The first thing that strikes me is that so many of the finalists build their case through direct response behavioural measures, rather than effects imputed through econometrics. This is partly due to the fact that econometrics thrives on large numbers, and entries in this ’age of austerity’ competition were limited to campaigns with budgets of less than £2.5m. But it also provides evidence of a shift in the dominant campaign measurement currency from aggregated attitudinal and behavioural changes to the recording of effects at the individual level.

A more subjective response to this year’s finalists is that many of them are just so damn ’creative’ – whatever that means. Several of the stars of this year’s IPAs also created a stir at Cannes. I’m thinking particularly of the IPA’s Grand Prix winner, a campaign that saw the Colombian government using psychology against the FARC rebels rather than firepower.

As I’ve already suggested, ’creative’ is a hugely vacuous word. So let’s probe a little deeper. One distinctive feature of this year’s awards was the use of new channel combinations. For example, the Grand Prix winner deployed two Blackhawk helicopters, a platoon of special forces, a generator and a load of Christmas tree lights. Try pricing that lot with a British Rates and Data media cost card. At a less extreme end of the scale, First Direct used conventional paid-for media to amplify live social media content, and The Economist combined outdoor with virtual sampling to create a subscriber prospect base.

For a more considered take on this year’s crop of finalists – and thus the state of the advertising nation – I need to refer you to the first few pages of Advertising Works, the hard-backed volume which comprises the best of 2011’s entries in full. Because this year’s introduction is penned by two practitioners at the very peak of their form.

The first is Professor Byron Sharp, the iconoclastic marketing scientist whose work I touched on in this column last year. The other is Kate Waters, probably the brightest planner working in the industry today.

A tradition of the Advertising Works introduction is to reflect on what the year’s best papers teach us about the commercial roles of advertising. This year’s authors write about the way in which advertising helps brands grow by increasing their “mental and physical availability”. It’s an impressive phrase, but what exactly does it mean?

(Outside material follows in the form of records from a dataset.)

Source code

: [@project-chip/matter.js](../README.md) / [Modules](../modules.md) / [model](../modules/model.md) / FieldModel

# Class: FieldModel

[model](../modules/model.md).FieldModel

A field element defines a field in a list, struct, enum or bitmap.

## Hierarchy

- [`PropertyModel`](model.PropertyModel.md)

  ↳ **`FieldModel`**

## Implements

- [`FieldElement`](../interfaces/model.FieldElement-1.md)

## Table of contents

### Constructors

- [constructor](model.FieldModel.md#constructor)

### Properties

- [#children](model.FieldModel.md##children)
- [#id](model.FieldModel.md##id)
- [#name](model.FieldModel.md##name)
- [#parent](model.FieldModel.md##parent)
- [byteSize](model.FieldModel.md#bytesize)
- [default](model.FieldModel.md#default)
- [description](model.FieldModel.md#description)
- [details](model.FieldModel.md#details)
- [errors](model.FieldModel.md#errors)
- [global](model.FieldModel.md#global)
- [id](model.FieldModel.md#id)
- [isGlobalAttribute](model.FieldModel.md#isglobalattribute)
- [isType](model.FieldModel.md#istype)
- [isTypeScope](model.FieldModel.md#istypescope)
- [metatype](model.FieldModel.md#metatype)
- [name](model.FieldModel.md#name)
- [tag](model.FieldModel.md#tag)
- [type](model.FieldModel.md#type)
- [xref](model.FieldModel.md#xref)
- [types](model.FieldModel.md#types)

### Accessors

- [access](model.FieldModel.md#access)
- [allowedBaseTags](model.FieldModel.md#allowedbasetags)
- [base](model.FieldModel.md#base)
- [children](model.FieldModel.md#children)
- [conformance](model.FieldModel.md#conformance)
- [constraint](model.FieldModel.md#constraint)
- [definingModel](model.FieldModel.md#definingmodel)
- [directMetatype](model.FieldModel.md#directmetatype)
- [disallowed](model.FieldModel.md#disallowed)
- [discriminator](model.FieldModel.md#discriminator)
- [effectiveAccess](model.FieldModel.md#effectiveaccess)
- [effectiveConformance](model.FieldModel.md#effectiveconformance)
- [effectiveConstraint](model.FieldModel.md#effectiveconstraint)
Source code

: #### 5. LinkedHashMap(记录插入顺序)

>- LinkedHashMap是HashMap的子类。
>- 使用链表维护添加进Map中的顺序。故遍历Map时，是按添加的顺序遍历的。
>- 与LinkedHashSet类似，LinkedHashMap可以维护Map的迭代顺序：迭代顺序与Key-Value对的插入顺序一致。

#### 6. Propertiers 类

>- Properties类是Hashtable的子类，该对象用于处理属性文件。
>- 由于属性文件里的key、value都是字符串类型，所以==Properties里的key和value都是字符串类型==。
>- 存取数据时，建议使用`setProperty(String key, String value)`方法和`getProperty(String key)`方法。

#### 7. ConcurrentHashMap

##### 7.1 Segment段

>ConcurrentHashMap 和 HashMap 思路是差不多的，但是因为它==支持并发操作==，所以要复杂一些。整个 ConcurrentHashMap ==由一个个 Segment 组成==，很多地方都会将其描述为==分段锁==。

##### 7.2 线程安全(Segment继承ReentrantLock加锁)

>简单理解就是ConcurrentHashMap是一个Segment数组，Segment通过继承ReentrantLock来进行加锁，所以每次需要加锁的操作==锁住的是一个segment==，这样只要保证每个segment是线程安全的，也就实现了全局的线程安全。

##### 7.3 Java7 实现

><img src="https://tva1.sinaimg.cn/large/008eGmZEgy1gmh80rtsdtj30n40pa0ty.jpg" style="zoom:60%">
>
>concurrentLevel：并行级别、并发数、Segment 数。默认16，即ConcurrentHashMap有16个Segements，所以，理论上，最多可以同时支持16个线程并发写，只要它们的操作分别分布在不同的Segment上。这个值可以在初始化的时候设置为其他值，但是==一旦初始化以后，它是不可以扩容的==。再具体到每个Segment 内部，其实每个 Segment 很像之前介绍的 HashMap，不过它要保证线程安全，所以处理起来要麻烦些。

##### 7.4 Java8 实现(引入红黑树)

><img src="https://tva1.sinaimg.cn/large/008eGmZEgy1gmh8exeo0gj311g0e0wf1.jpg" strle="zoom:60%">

Sharp is a student of the Ehrenberg school of thought – that advertising is a “weak force” whose primary power lies in its ability to maintain repeat brand purchase, increase the consumer’s volume of purchase, and grow the frequency with which a brand appears in a shopper’s repertoire.

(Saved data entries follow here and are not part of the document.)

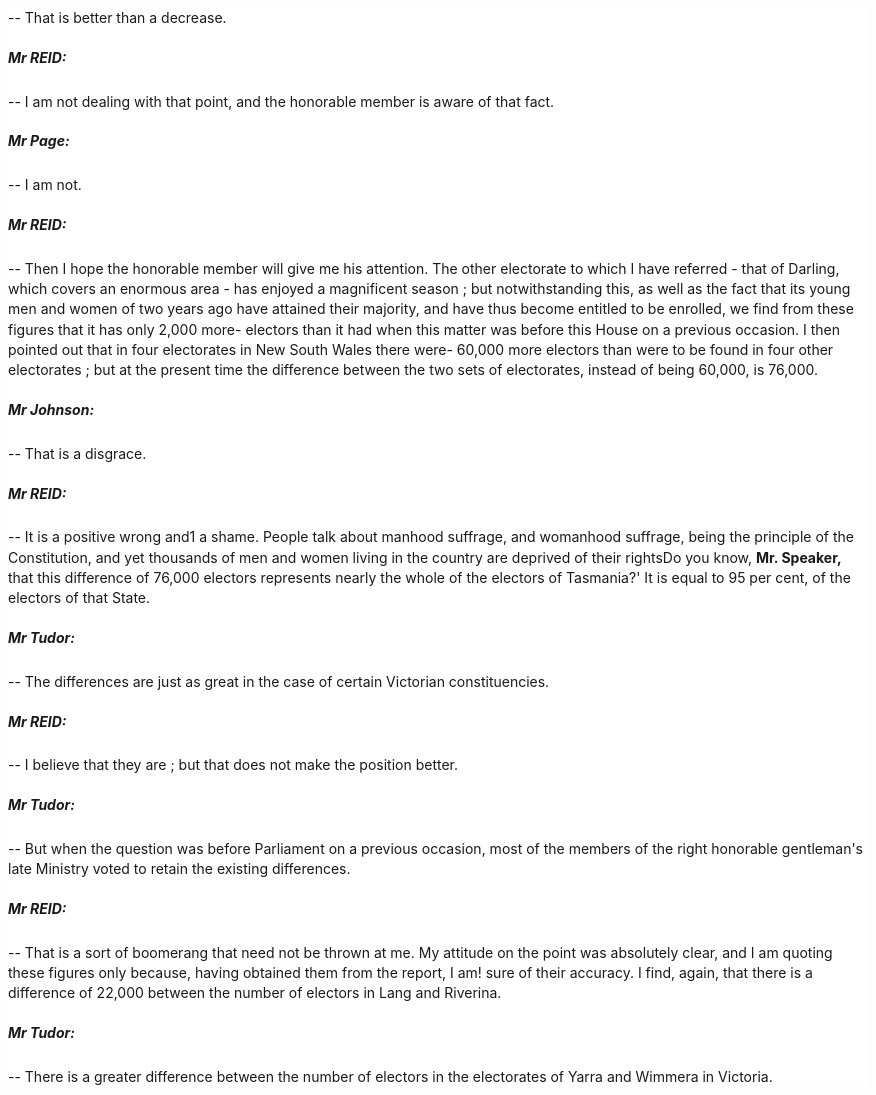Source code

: -- That is better than a decrease. 

##### Mr REID:

-- I am not dealing with that point, and the honorable member is aware of that fact. 

##### Mr Page:

-- I am not. 

##### Mr REID:

-- Then I hope the honorable member will give me his attention. The other electorate to which I have referred - that of Darling, which covers an enormous area - has enjoyed a magnificent season ; but notwithstanding this, as well as the fact that its young men and women of two years ago have attained their majority, and have thus become entitled to be enrolled, we find from these figures that it has only 2,000 more- electors than it had when this matter was before this House on a previous occasion. I then pointed out that in four electorates in New South Wales there were- 60,000 more electors than were to be found in four other electorates ; but at the present time the difference between the two sets of electorates, instead of being 60,000, is 76,000. 

##### Mr Johnson:

-- That is a disgrace. 

##### Mr REID:

-- It is a positive wrong and1 a shame. People talk about manhood suffrage, and womanhood suffrage, being the principle of the Constitution, and yet thousands of men and women living in the country are deprived of their rightsDo you know,  **Mr. Speaker,**  that this difference of 76,000 electors represents nearly the whole of the electors of Tasmania?' It is equal to 95 per cent, of the electors of that State. 

##### Mr Tudor:

-- The differences are just as great in the case of certain Victorian constituencies. 

##### Mr REID:

-- I believe that they are ; but that does not make the position better. 

##### Mr Tudor:

-- But when the question was before Parliament on a previous occasion, most of the members of the right honorable gentleman's late Ministry voted to retain the existing differences. 

##### Mr REID:

-- That is a sort of boomerang that need not be thrown at me. My attitude on the point was absolutely clear, and I am quoting these figures only because, having obtained them from the report, I am! sure of their accuracy. I find, again, that there is a difference of 22,000 between the number of electors in Lang and Riverina. 

##### Mr Tudor:

-- There is a greater difference between the number of electors in the electorates of Yarra and Wimmera in Victoria.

Given this view, the role of advertising is to maintain what Sharp calls “mental availability”. It does this by ensuring that the brand remains in the customer’s consideration set (though the word “consideration” may imply more rational engagement than the professor may be comfortable with).

The McCain Wedges paper is my favourite example of this principle. The campaign grew the mental availability of this line by associating it strongly with barbecues.

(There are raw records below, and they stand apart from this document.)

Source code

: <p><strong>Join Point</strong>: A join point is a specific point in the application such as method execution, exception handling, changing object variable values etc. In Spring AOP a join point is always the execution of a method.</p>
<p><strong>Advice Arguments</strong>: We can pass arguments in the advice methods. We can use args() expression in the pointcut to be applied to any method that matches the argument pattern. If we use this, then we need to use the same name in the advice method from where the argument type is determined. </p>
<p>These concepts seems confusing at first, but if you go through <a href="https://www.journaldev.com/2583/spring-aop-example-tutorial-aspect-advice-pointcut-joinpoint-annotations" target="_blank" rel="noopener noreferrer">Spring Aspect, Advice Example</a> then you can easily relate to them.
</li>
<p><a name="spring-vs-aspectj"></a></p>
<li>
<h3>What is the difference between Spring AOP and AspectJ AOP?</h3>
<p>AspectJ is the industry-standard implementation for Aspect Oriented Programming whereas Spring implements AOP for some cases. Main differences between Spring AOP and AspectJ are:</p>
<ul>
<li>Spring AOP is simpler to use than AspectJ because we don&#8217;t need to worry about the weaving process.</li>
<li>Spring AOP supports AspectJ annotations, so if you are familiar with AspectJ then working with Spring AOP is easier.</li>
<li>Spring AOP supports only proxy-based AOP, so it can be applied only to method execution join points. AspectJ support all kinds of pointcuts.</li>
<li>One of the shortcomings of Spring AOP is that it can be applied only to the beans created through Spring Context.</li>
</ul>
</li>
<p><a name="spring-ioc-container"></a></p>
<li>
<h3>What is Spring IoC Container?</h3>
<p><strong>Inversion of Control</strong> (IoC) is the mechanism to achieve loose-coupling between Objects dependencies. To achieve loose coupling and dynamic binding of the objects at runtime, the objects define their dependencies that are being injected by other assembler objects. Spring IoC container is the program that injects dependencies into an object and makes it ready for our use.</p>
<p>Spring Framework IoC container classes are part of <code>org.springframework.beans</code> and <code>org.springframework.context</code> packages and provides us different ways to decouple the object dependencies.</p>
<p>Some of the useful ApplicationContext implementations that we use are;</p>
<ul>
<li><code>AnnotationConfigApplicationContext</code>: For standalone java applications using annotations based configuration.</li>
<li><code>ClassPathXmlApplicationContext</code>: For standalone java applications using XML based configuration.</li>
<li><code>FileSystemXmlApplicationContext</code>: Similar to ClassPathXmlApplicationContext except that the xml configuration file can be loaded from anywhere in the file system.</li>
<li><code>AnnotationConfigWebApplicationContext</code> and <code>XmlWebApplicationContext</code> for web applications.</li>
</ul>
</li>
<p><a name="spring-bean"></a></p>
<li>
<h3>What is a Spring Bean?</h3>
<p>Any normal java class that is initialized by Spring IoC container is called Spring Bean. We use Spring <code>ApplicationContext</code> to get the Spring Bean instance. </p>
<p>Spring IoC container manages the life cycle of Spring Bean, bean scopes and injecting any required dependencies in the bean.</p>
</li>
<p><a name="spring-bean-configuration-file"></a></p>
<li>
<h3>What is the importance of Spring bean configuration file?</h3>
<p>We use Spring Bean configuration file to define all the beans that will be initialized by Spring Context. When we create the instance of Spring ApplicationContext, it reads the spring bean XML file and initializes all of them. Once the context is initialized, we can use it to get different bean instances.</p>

Growing and maintaining distribution has long been cited as an important effect of advertising. However, it has usually been presented as a secondary consequence of a campaign rather than its primary objective. By contrast, many of this year’s finalists have achieved impressive commercial results by making distribution growth (what the authors call “physical availability”) the central aim of their campaign. This is almost undoubtedly a result of smaller budgets forcing advertisers to think harder.

Walkers, for example, regained lost share by convincing the trade to present crisps as a way to make any sandwich more exciting. Even more impressive is a campaign by Marie Curie. By recruiting collectors rather than campaigning for donations, the cancer charity generated £2.45 for every £1 spent.

We all know that good advertising can make brands more desirable. Thanks to these case studies, we now know it can make them more available as well.